Çenesi sivrilmiş ve iyice zayıflamıştı. “Yediğim de beni yiyor,” diyormuş.
Geçen sene okulda kemanıyla, çaldığı parçaları dinlemiştim. Kemanın tellerine sevgiyi ve hüznü söyletiyordu. Salon sessizliğe gömülmüş adeta soluk almıyordu. Dinmeyen alkışlar olmasa salon boş sanılacaktı.
Bugün misafirler arasında müziğe kabiliyetli olanlar seçilecekti. Seçme olayına sanatçılar ve bir de psikolog katılacaktı. Kabiliyetlilerden üç kişi seçme hakları vardı. Hangisinin seçtiği daha kabiliyetli çıkarsa hediyeyi o alacaktı.
Müziğe karşı ilgi duyanlar bekliyorlardı. Beden dillerine bakarak kabiliyetlerini anlamak da bir kabiliyet konusuydu.
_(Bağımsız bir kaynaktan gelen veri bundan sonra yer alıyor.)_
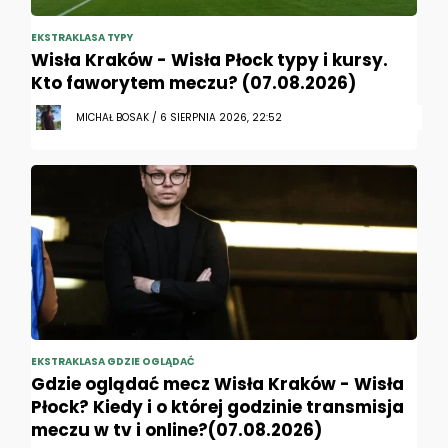
EKSTRAKLASA TYPY
Wisła Kraków - Wisła Płock typy i kursy.
Kto faworytem meczu? (07.08.2026)
MICHAŁ BOSAK / 6 SIERPNIA 2026, 22:52
EKSTRAKLASA GDZIE OGLĄDAĆ
Gdzie oglądać mecz Wisła Kraków - Wisła
Płock? Kiedy i o której godzinie transmisja
meczu w tv i online?(07.08.2026)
Yoksa giyimine göre seçim yapmak ne kadar doğru olacaktı. Takım elbisesiyle, tam bir saraylı gibi gezinen siyah ve uzun saçlı bir beyefendiyi müzik sanatçısı mıydı? Buradan anlaşılıyor ki keman sanatçısı ve psikoloğa çok iş düşecekti.
Yoksa kabiliyetleri bulmak bir sezgi işi miydi?
Seçiciler, misafirlerin arasında gezinmeye başlamıştı. Misafirlerle de konuşma hakları vardı. Süreleri yarım saatti. Arada tarihi kostümüyle dolaşan gencin okulda öğrenci olduğunu öğrendik.
Salonun sonundaki adamın herkesi gözlediği açıkça belli oluyordu. Gözleri parlarken, “ben bilirim,” demek istiyordu.
Öğrencilerin resim sergisi gezildi. Ayrıca sesi güzel olan iki öğrencide şarkı söyledi. Sergi öğrencilerin olmasına karşılık çok güzel eserler vardı. Hatta büyük şehre bile gönderileceklermiş.
Sahnede şarkı ve türkü okuyanlar da çok alkış aldı.
Günün seçimine resim sanatçılarını da katmak istediler. Fakat resimlerde isimleri yazılı olduğu için kabul görmedi.
Seçim için zaman dolmuştu. İlk olarak aday belirlemeyi keman sanatçısı yaptı. Adaylar sahneye çıktı. Sonra psikolog üç kişiyi sahneye çıkarttı.
Heyecan doruktaydı. Kimin adayları kabiliyet testini geçecekti.
Müzik için çalışmışlar açıkça itiraf edecekler, diğerlerinin kulağına ve sesine bakacaklardı. Keman sanatçısının seçtiği üç kişi de sanatçı çıktı ve diğerinin ise yalnız biri sanatçı olduğu belirlendi.
Bu durumda okul mezunumuz olan keman sanatçısı yılın ödülünü almış oldu. Bu ödül, sanatçıya büyük doping oldu. Morali düzeldi ve yüzü güldü.